This is an attempt to understand the basics of cryptography. The very basics 🙂
Beware of a link-intensive post, it is meant (as many others) to serve me as a reference.
It started with the recent iCloud privacy problems, then the article about hashing of secrets intrigued me a bit and made me curious to read more about this field. So here it is.
Hashing vs Encrypting vs Encoding
Hashing – irreversible; used to check integrity of data, to irreversibly encode data (passwords) and also to sign data (in conjunction with HMAC).
Encrypting – reversible; used for maintaining data confidentiality
Encoding – reversible, for usability (ex Base64Encode) #
Update 16/Dec/2014: There is a small debate whether applying ROT13 to a string is considered encryption or not. ROT13 is a very simple substitution cipher (one of the 26 possible ones) – which substitutes each letter by another one placed 13 positions further in the alphabet.
I would say that ROT13 is a form of encryption; true, a very very weak one. But it has an algorithm (substitution of letters) and a key (13 positions). So in theory it encodes a message so that only authorized parties can read it. In practice, almost anyone with a basic motivation can read it.
Hashing vs HMAC vs KDF
1. Hashing algorithms
A hashing algorithm converts a variable-length string to a fixed-length string that can act as a “fingerprint” or unique identifier for the original string. It is not possible to convert the hash result back to the source string.
Hash(string [, algorithm [, encoding ]])
string hash ( string $algo, string $data [, bool $raw_output = false ] )
2. HMAC (Hash-Based Message Authentication Codes)
HMAC is used to verify the data integrity and authenticity of a message transmitted. It involves a cryptographic hash function in combination with a secret key.

▶ _Written task 1_
In the cryptography basics post, by how many positions does ROT13 shift each letter?

[Chart interpretation exercises]
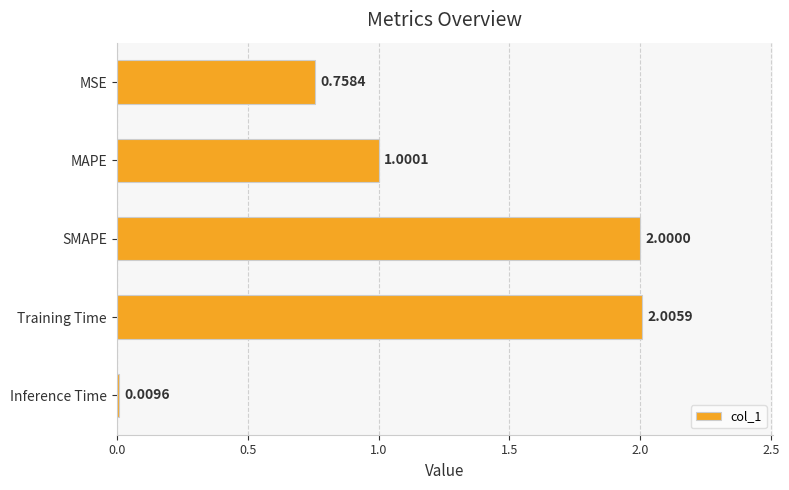

Rank the categories by value from lowest to highest.

Inference Time, MSE, MAPE, SMAPE, Training Time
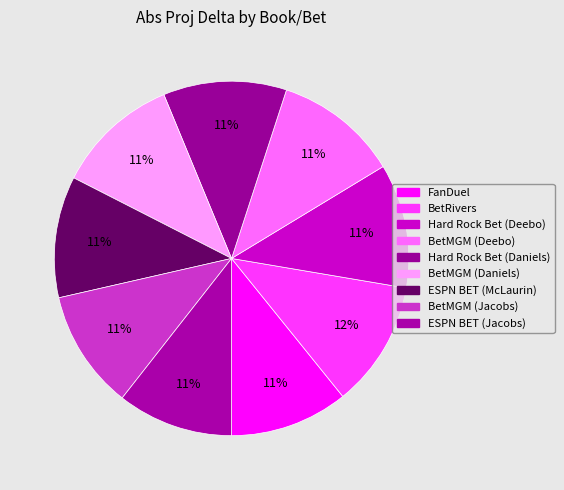

What is the smallest slice in the pie chart?

ESPN BET (Jacobs)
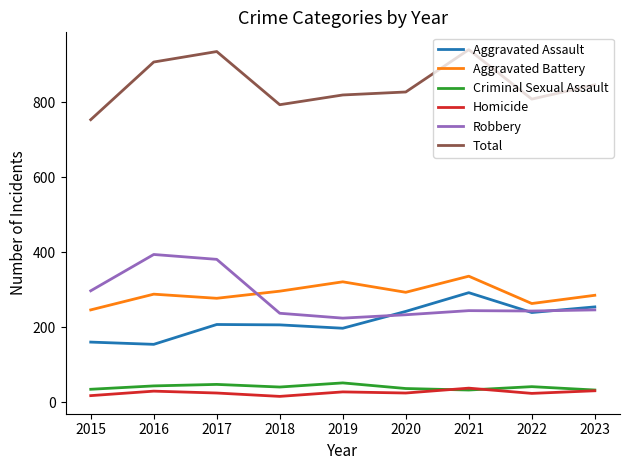

What is the difference between the maximum and minimum values in the Homicide series?

22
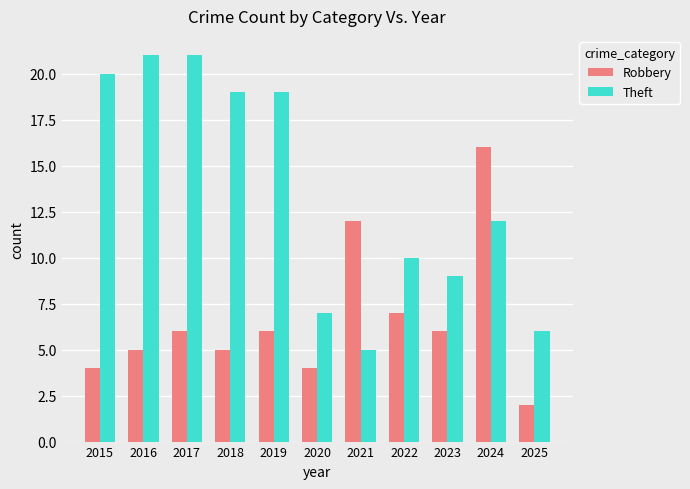

Which series has the largest total across all categories?

Theft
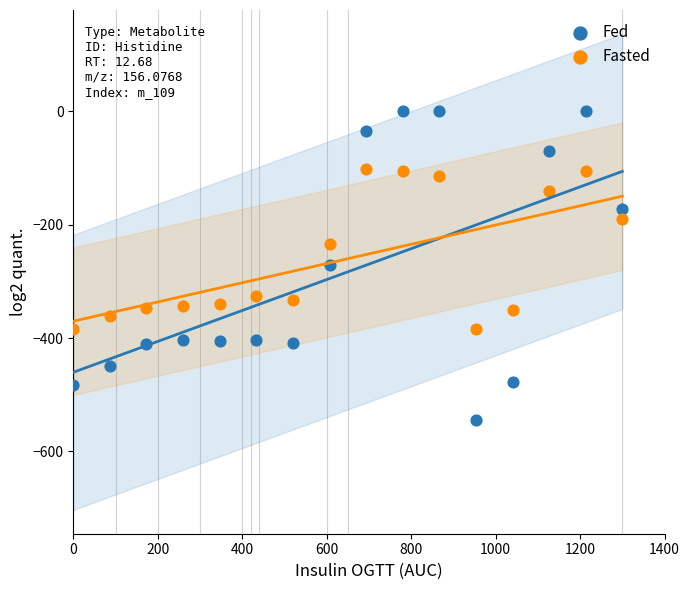

Which series contains the lowest Y value?

Fed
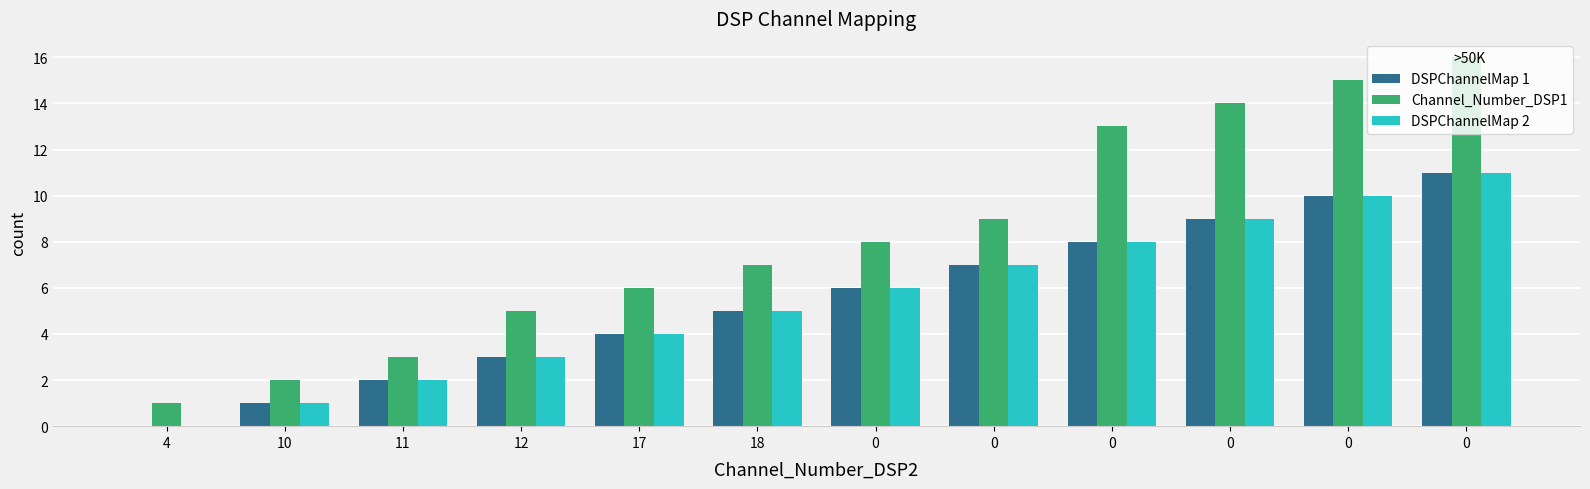

What is the approximate value of Channel_Number_DSP1 at 18, to the nearest 10?

10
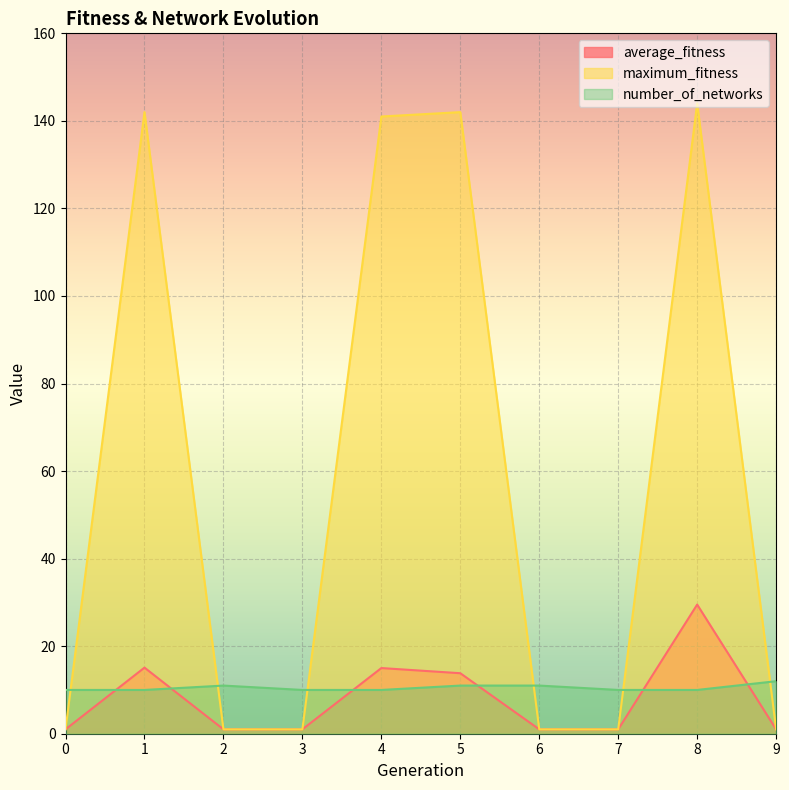

Which series changed the most between 1 and 3?

maximum_fitness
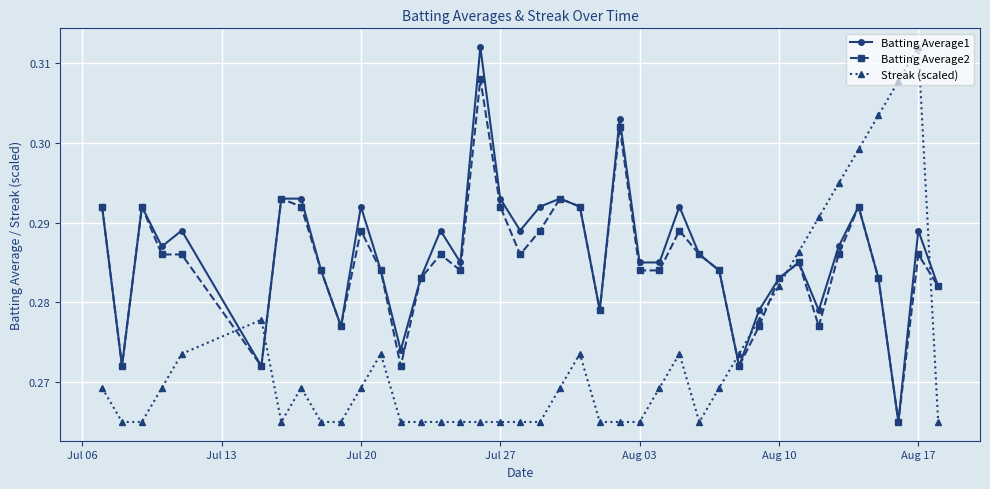

How many Batting Average2 values are between 0 and 1?

40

▶ _Written task 2_
Rewrite the records from the line containing "How many Batting" through the end of the records, changing "values" to "entries" and leaving everything else as it is.

▶ _Answer area 1_
13 positions further in the alphabet.

▶ _Answer area 2_
How many Batting Average2 entries are between 0 and 1?

40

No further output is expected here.